● Work instruction 1: In the post about the NRA below, what does it list as the traditional bulwarks of 20th-century civil society?

### Page excerpt ###

Monthly Archives: October 2017

the power of the NRA in an age of civic deserts

I can’t recommend too strongly Hahrie Han’s New York Times piece entitled “Want Gun Control? Learn From the N.R.A.” Her argument is important not only for gun-control advocates but for everyone who has a political cause in 21st century America.

Han notes that the NRA does not win because it deploys more money than its opponents do. Funding is substantial on both sides of the issue. I would add that most political scientists doubt that money has much influence on high-salience legislative battles.

Rather, the NRA has “built something that gun-control advocates lack: an organized base of grass-roots power.” Han identifies three characteristics of the NRA that I believe have always been the main ingredients of vibrant civil society in America:

  1. Through gun clubs and gun shops, the NRA offers a wide range of activities and benefits, not merely opportunities to express one’s opinion on a policy issue. In that sense, the NRA is like the traditional bulwarks of 20th-century civil society: religious communities, unions, grassroots political party organizations, and metropolitan daily newspapers. All offered packages of non-political benefits (worship services, employment contracts, social opportunities, comics and box scores) while also steering their members into politics.

###

● Work instruction 2: Lay out the lines of the entries as a JSON list of strings, one string per line, starting at the line that contains "Reading right to" and ending at the line that contains "At which label is ECE15 closest to 0?". Skip blank lines and leave out the pictures.

### Supplied data ###

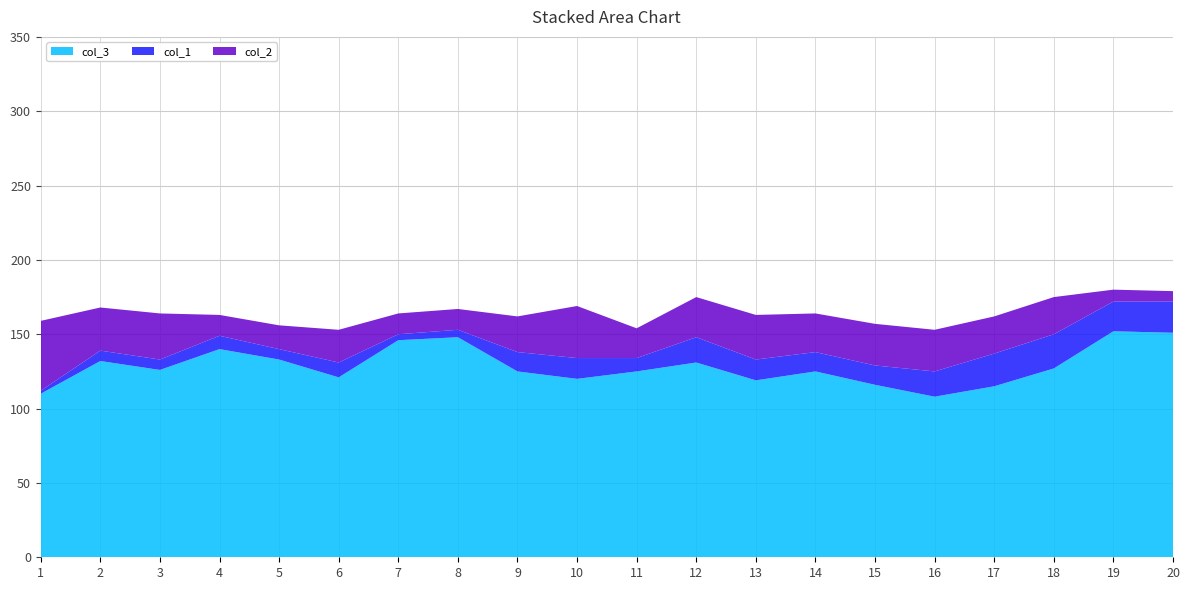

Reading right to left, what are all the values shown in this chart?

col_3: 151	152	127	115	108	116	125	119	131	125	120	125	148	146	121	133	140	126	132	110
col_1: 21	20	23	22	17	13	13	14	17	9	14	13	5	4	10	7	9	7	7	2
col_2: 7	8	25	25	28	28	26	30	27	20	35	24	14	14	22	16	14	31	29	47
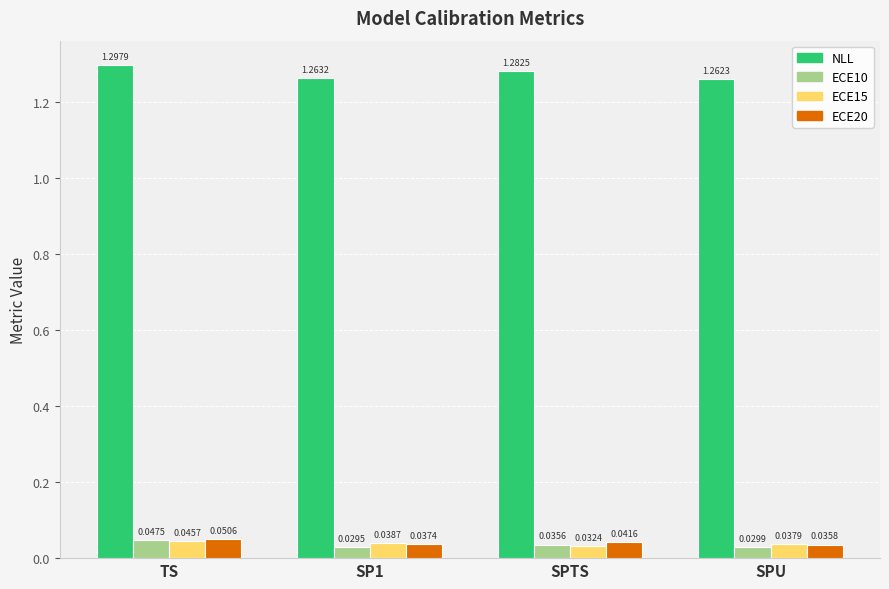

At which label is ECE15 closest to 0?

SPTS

###
### Supplied data ###

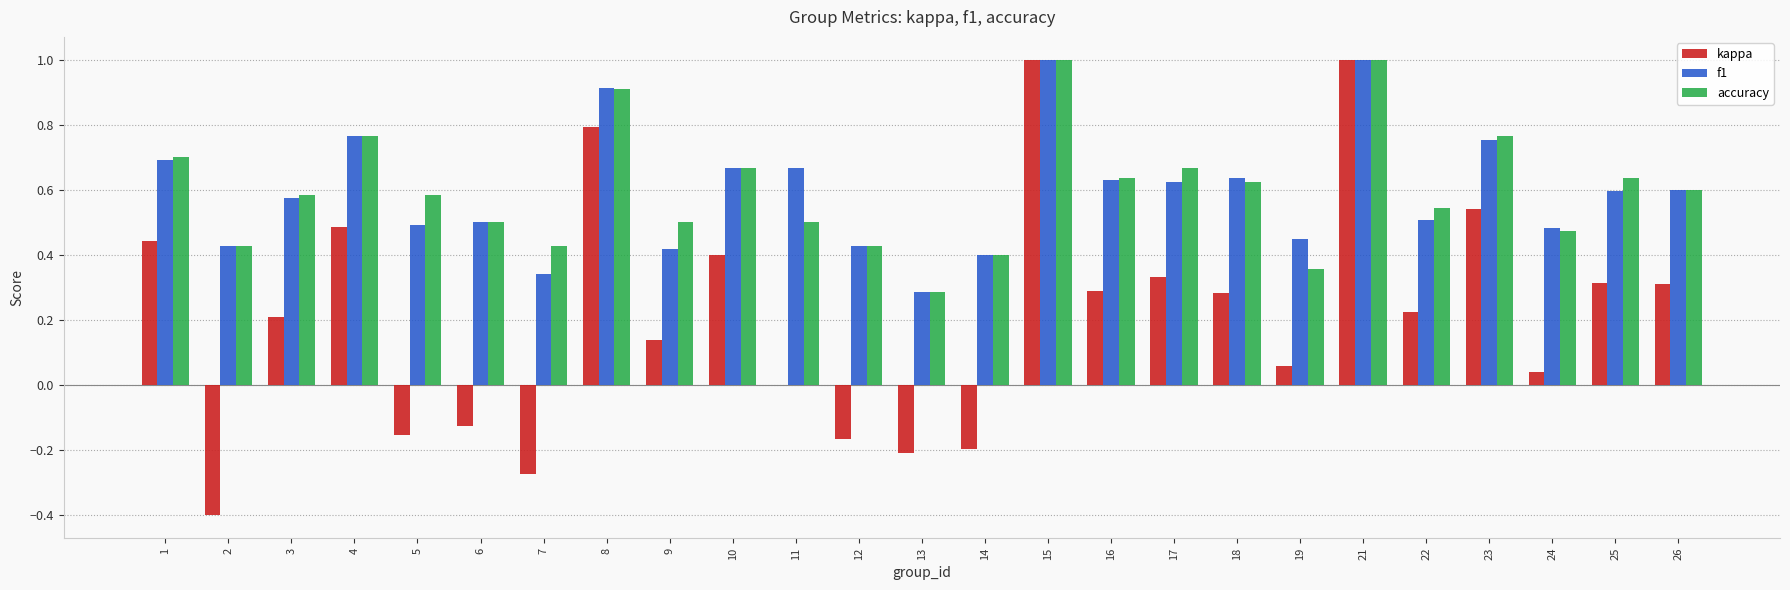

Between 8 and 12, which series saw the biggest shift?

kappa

###

● Written response 1:
- religious communities
- unions
- grassroots political party organizations
- metropolitan daily newspapers

● Written response 2:
[
  "Reading right to left, what are all the values shown in this chart?",
  "col_3: 151\t152\t127\t115\t108\t116\t125\t119\t131\t125\t120\t125\t148\t146\t121\t133\t140\t126\t132\t110",
  "col_1: 21\t20\t23\t22\t17\t13\t13\t14\t17\t9\t14\t13\t5\t4\t10\t7\t9\t7\t7\t2",
  "col_2: 7\t8\t25\t25\t28\t28\t26\t30\t27\t20\t35\t24\t14\t14\t22\t16\t14\t31\t29\t47",
  "At which label is ECE15 closest to 0?"
]